Torque-limiting devices (TLDs) are often installed in vehicles and other equipment to prevent drive shafts from transmitting damaging torque to components connected to the drive shafts such as differentials and transmissions. These devices also prevent torque from damaging the drive shaft itself. In practice, a TLD is installed between two segments of the drive shaft, each segment being connected to one of the two flanges of the TLD. The two flanges of the TLD are rotatable with respect to each other, unless coupled by at least one mechanical fuse. When coupled by a mechanical fuse(s), the two flanges of the TLD rotate in unison, thereby transferring torque from a driving shaft segment to a driven shaft segment. The mechanical fuse fractures when a torque threshold is exceeded, thereby decoupling the two flanges and drive shaft segments connected thereto. Because the two flanges are no longer coupled they rotate relative to each other, preventing excessive torque transfer to the drive shaft segments and components connected thereto.

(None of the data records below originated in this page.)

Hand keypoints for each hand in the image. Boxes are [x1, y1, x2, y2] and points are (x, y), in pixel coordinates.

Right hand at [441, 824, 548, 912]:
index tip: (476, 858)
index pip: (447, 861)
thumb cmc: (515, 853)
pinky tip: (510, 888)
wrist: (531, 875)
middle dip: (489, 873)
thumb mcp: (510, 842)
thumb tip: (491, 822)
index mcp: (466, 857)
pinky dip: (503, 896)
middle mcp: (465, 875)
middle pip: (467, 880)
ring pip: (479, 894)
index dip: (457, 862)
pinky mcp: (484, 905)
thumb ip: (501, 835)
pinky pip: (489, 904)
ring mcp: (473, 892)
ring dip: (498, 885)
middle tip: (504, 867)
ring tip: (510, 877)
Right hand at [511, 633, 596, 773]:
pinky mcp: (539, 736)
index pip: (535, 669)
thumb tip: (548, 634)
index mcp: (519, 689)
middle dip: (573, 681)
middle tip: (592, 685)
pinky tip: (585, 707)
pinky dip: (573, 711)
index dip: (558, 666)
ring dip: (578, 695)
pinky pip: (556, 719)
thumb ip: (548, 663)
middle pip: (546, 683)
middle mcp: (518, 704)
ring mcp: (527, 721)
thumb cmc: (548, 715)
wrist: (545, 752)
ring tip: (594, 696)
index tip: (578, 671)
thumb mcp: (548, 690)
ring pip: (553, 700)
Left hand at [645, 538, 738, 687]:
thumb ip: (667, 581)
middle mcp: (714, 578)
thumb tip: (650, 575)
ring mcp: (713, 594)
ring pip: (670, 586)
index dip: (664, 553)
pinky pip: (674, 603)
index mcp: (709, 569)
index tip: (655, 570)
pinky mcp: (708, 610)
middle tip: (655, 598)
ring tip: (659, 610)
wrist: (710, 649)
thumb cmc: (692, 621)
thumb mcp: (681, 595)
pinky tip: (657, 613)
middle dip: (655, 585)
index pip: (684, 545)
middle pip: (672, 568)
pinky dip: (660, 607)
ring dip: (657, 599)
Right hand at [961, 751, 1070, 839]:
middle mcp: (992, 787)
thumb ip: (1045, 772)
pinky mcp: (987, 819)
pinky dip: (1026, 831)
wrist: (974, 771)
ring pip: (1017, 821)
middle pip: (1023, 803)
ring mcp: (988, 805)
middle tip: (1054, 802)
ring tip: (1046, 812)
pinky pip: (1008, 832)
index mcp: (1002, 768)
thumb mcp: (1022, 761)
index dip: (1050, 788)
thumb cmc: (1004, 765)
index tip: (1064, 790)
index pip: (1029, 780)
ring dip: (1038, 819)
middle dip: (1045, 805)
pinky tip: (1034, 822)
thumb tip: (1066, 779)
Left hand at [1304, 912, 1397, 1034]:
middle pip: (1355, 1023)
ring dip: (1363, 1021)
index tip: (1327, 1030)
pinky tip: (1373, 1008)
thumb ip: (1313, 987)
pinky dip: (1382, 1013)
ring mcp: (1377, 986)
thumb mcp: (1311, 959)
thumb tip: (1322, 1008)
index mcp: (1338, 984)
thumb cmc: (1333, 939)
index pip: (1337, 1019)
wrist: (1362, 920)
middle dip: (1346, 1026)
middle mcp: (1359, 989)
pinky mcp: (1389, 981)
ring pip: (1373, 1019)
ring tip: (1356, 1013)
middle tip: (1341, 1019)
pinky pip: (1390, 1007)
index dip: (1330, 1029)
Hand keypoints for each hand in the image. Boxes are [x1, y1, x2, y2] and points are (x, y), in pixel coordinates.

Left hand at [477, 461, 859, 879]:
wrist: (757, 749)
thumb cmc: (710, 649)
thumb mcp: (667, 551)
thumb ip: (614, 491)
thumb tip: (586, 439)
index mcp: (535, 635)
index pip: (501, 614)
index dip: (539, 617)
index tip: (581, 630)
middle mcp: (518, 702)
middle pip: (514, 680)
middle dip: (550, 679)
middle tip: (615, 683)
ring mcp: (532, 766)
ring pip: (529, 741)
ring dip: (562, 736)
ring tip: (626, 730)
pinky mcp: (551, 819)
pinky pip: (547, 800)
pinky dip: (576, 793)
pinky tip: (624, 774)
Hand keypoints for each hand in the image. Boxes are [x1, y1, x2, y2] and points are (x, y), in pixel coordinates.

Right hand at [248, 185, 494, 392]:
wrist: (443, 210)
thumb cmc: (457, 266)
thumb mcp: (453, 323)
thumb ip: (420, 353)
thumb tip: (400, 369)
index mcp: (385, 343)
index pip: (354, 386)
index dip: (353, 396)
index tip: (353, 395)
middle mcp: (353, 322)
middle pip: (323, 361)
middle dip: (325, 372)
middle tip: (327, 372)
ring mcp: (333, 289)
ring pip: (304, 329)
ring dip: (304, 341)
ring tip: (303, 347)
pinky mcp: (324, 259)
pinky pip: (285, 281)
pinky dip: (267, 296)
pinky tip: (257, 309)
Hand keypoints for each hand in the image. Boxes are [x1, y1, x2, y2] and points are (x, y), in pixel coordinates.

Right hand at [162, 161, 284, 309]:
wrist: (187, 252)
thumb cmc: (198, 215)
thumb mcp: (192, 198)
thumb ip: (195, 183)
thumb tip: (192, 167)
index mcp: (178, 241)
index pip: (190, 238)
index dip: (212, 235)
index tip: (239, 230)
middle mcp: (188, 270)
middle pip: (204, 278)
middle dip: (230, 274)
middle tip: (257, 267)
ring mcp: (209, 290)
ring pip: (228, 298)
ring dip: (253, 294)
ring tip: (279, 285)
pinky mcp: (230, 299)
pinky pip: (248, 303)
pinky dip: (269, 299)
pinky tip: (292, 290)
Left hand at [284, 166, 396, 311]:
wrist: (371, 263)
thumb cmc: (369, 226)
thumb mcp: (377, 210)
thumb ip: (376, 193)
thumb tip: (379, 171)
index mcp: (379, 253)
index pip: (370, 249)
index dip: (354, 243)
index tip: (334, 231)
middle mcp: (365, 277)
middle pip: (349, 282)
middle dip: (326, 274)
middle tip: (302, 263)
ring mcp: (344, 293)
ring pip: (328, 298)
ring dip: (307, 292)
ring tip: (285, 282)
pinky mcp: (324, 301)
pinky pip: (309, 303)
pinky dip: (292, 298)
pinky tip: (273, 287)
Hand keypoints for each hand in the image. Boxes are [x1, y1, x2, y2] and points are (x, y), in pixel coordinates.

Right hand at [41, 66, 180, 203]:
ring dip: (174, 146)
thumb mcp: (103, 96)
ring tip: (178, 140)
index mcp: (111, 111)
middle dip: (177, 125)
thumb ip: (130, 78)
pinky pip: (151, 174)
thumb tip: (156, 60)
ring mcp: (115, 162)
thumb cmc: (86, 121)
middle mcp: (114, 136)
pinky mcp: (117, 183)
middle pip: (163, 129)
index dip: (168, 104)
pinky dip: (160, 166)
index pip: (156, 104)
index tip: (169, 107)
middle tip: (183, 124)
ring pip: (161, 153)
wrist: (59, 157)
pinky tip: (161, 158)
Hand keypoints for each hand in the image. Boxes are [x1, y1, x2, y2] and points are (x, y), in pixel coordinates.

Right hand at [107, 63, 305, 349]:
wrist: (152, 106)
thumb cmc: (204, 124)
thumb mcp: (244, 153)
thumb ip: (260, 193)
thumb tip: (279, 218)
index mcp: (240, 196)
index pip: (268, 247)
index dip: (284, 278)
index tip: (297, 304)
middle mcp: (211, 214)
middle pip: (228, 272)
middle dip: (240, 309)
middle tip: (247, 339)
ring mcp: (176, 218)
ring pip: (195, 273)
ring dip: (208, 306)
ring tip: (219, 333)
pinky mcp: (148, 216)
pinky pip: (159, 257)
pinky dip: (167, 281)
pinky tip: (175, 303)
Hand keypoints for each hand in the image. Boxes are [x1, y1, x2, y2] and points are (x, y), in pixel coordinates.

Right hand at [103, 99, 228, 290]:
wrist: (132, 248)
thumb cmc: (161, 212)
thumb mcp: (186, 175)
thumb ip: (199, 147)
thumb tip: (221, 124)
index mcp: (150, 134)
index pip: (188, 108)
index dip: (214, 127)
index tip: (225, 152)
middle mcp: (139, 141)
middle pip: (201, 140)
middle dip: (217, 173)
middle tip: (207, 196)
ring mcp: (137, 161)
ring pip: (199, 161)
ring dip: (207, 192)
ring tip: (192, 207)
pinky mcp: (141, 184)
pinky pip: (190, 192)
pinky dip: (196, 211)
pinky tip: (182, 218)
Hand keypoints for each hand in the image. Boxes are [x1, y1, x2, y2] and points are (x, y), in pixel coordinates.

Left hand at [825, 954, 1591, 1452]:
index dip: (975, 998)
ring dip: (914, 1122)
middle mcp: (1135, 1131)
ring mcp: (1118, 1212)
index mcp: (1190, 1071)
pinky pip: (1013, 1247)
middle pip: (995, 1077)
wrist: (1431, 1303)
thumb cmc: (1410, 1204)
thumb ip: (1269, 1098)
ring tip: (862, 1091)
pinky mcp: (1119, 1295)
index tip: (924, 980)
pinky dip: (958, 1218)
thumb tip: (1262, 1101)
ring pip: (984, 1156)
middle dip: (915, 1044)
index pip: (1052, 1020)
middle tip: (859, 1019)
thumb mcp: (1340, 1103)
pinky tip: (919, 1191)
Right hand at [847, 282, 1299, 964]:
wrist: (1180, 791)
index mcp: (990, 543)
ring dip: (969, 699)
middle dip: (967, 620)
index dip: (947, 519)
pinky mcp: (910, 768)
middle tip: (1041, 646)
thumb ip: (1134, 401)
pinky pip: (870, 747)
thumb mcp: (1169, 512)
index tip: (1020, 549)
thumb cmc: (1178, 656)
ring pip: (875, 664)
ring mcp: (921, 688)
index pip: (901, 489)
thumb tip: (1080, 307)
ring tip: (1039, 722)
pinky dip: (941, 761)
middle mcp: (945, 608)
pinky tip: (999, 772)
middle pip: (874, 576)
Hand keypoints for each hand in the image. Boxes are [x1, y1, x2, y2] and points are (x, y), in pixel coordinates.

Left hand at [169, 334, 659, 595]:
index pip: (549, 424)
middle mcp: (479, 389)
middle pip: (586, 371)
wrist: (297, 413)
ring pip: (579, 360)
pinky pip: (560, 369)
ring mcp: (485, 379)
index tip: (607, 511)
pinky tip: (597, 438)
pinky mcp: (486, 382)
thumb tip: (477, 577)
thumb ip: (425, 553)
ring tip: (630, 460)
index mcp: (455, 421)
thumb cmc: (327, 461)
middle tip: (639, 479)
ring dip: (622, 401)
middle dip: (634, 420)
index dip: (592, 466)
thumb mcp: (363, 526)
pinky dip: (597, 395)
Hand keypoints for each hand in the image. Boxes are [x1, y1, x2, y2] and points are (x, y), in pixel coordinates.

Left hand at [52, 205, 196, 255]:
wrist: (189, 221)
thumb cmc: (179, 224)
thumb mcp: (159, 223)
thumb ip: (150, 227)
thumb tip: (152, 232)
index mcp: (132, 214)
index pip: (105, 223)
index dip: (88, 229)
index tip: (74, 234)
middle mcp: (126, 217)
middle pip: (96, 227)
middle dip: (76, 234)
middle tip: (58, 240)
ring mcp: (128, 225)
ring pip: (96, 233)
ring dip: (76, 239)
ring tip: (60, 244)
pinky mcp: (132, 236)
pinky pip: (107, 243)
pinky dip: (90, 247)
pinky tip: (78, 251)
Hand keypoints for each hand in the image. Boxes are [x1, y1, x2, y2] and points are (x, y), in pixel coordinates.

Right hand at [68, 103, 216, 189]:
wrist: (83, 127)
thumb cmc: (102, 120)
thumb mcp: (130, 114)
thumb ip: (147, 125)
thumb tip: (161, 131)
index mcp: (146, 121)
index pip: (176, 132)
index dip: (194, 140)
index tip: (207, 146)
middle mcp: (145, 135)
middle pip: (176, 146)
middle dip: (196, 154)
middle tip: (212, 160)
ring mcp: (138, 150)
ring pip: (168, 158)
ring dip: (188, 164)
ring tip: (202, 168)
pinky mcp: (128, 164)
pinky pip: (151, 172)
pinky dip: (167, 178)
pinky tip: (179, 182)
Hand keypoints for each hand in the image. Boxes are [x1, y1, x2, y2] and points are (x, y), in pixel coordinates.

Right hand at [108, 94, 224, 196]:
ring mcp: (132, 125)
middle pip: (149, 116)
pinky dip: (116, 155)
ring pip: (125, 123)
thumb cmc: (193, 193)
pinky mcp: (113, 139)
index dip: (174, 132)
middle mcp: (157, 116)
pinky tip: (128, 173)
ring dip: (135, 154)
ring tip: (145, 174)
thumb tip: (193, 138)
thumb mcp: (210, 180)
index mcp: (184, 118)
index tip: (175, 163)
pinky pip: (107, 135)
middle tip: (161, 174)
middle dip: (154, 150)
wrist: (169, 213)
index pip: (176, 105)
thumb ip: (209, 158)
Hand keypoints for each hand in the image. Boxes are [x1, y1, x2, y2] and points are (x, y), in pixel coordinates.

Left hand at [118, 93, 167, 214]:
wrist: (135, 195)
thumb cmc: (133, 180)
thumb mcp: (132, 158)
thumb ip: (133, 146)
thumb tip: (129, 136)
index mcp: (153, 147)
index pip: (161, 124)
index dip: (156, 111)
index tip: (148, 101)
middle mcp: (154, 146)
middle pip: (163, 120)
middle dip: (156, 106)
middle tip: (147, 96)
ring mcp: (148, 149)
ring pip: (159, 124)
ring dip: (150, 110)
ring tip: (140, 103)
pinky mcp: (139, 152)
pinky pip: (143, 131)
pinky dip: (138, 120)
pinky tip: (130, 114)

While torque-limiting devices as described above are effective in certain situations, they are not designed to accommodate other important service conditions, such as extended use of the TLD without a mechanical fuse in place or in drive trains subject to large radial forces. For example, in some applications the drive shaft itself may be heavy, or the drive shaft may be transferring large amounts of torque which can induce significant radial loads due to shaft bending moment. The mass of the drive shaft and/or the magnitude of the torque-induced bending moment then exerts a force having a component perpendicular to the rotational axis of the TLD, i.e., a radial force. In this situation, the sustained radial force to the TLD can cause the bearings in the TLD to fail. A similar situation occurs when the vehicle is traveling over rough terrain; the impact of the vehicle moving over the rough terrain can result in the application of shocks to the drive shaft coupled to the TLD that exert a force having a radial force component. Some designs have attempted to solve these deficiencies by having a protruding cylinder on one flange centered on the axis of rotation that mates with a confronting recessed cylinder on the opposing flange. While this arrangement can provide added resistance to radial forces, the two flanges can rust together thereby increasing the maximum torque threshold and risking damage to the drive train and components connected thereto. These problems are compounded when the torque-limiting device is subjected to a high rate of rotation.
Torque-limiting devices are generally not designed to accommodate the important service condition of a high rate of rotation, commonly measured in revolutions per minute (RPM). At high RPM, particularly over periods longer than approximately 5-60 minutes, depending upon the design of the TLD, the bearings can over-heat, degrading the bearing lubricant, and ultimately leading to bearing, and TLD, failure. The combination of a radial force exerted on the torque-limiting device during use at high RPM can accelerate bearing and TLD failure.